X rays reveal Eros’ primitive nature

Aided by a blast of X rays from the sun, a spacecraft orbiting the near-Earth asteroid 433 Eros has gathered preliminary evidence that the rock is apparently unchanged since the birth of the solar system.

In this visible-light image, Eros’ northern face shows a 5.3-km-wide crater (top) and a saddle-shaped area (bottom). NASA/NEAR, APL

The finding supports the notion that Eros and other S asteroids, the most common class in the solar system, are the parent bodies of ordinary chondrites, the most common class of meteorites that fall to Earth.

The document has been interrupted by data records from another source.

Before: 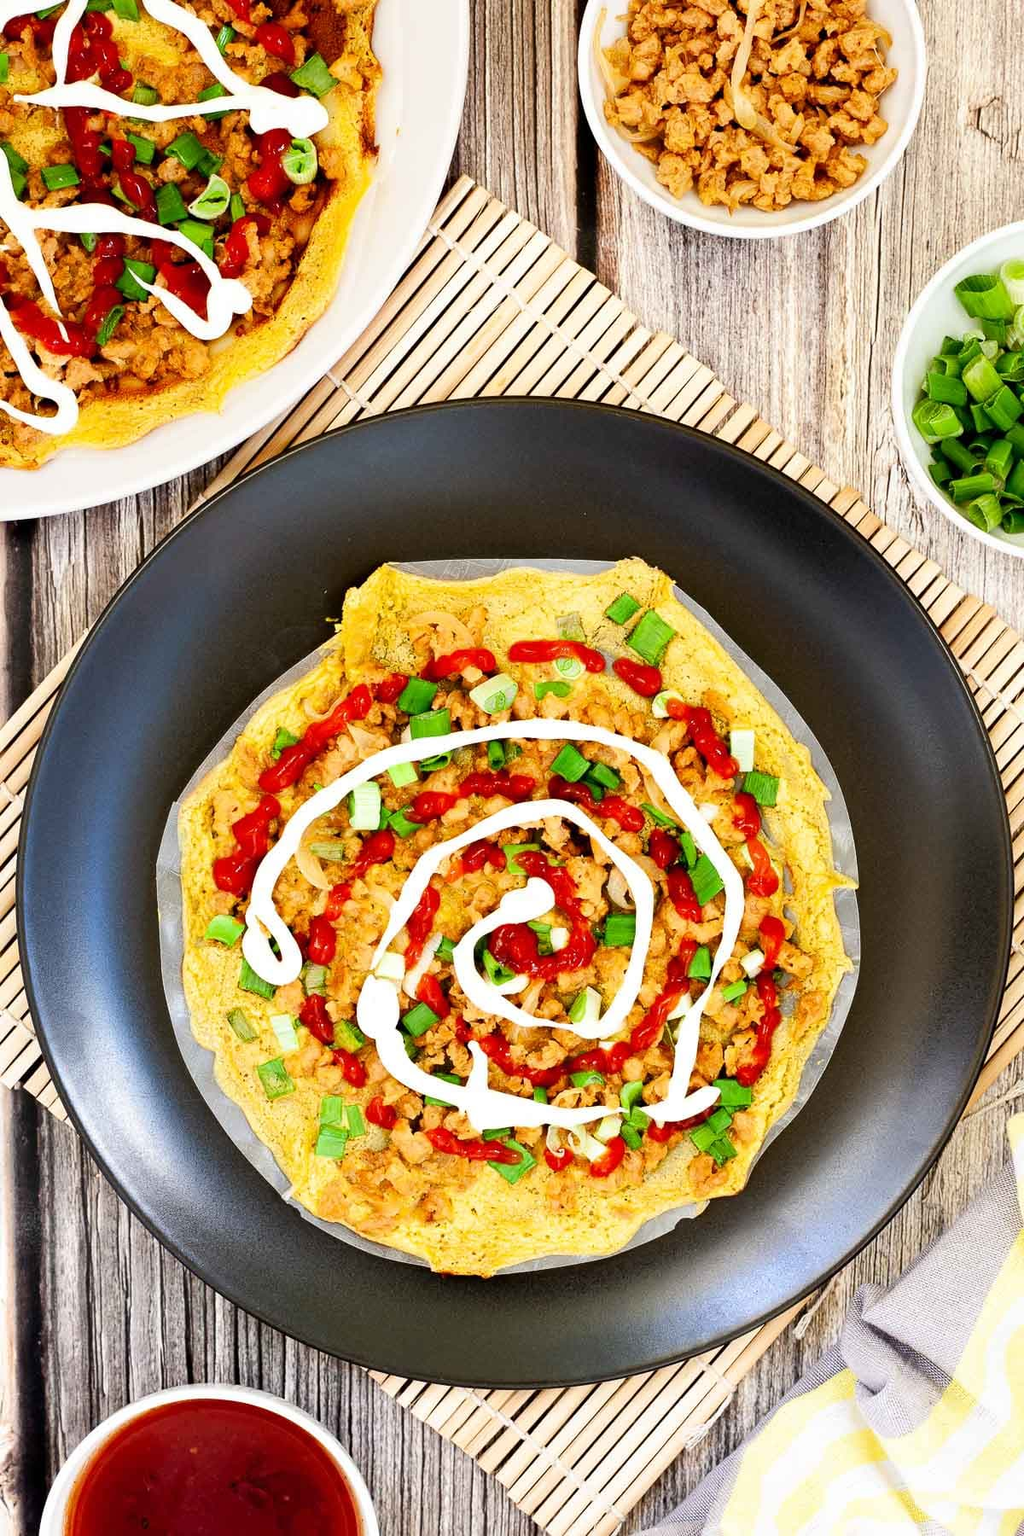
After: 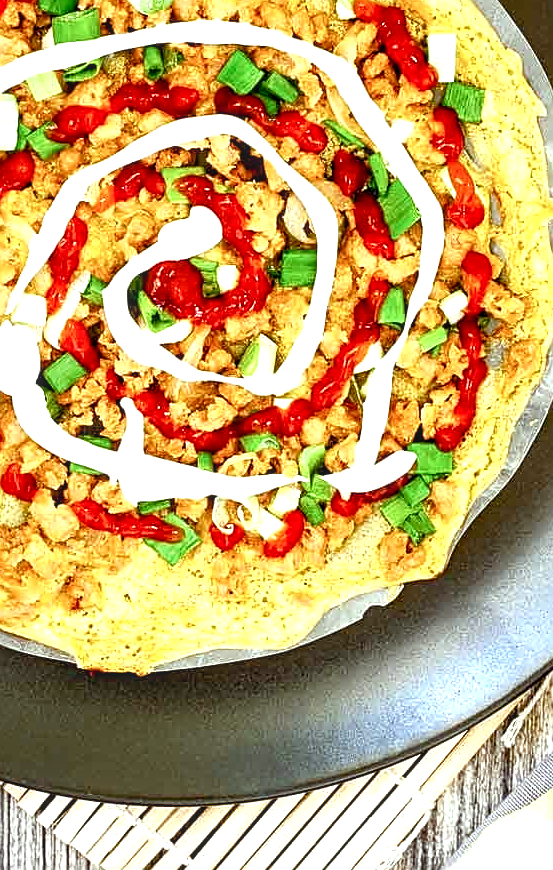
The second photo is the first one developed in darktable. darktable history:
color correction: highlights a* -6.63, highlights b* 0.651
crop: left 35.711%, top 45.695%, right 18.123%, bottom 5.919%
local contrast: detail 130%
exposure: exposure 0.602 EV, compensate highlight preservation false
contrast brightness saturation: contrast 0.03, brightness -0.042
sharpen: on, module defaults
color balance rgb: power › chroma 0.27%, power › hue 61°, linear chroma grading › shadows -6.836%, linear chroma grading › highlights -7.894%, linear chroma grading › global chroma -10.66%, linear chroma grading › mid-tones -8.103%, perceptual saturation grading › global saturation 34.756%, perceptual saturation grading › highlights -29.968%, perceptual saturation grading › shadows 35.381%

Investigators with the Near-Earth Asteroid Rendezvous (NEAR) Shoemaker mission, which has orbited Eros since Feb. 14, benefited from a serendipitous event. For 30 minutes on May 4, a flare from the sun zapped the asteroid with X rays, prompting elements on Eros to emit their own X rays.

The intensity of the radiation allowed an X-ray spectrometer on NEAR Shoemaker to record a strong signal. Without a flare to trigger the X rays, the spectrometer would have required more time and a closer orbit. The craft is now 50 kilometers from the rock’s center but in July will descend 15 km lower.

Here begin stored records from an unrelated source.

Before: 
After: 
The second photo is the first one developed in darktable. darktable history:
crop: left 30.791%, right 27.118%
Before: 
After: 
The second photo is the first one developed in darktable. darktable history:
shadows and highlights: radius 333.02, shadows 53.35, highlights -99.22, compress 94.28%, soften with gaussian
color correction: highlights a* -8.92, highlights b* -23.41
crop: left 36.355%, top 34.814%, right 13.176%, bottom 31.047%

The spectra reveal that the relative amounts of magnesium, silicon, and aluminum on Eros are the same as those in ordinary chondrites, which rank among the most primitive rocks in the solar system, says Jacob I. Trombka of NASA’s Goddard Space Flight Center in Greenbelt, Md.

He described the findings May 30 at the spring meeting of the American Geophysical Union in Washington, D.C. Trombka cautions that the spectrograph has to date examined only a 6-km-wide patch on the 34-km-long asteroid.

Among the planetary building blocks that arose from the disk of gas, dust, and ice around the infant sun, chondrites have a uniform mixture of heavy and light elements. This suggests that their parent asteroid never underwent melting and cooling, which would have separated lighter elements from heavier ones. The section of Eros so far examined seems to have the same uniform distribution.

Although astronomers suspected a link between S asteroids and ordinary chondrites, visible-light spectra from the bodies don’t quite match. Weathering can alter the surface of old asteroids and may account for the mismatch. Because the X rays induced by the sun come from just below Eros’ surface, they are a better indicator of the rock’s lineage, notes Richard P. Binzel of the Massachusetts Institute of Technology.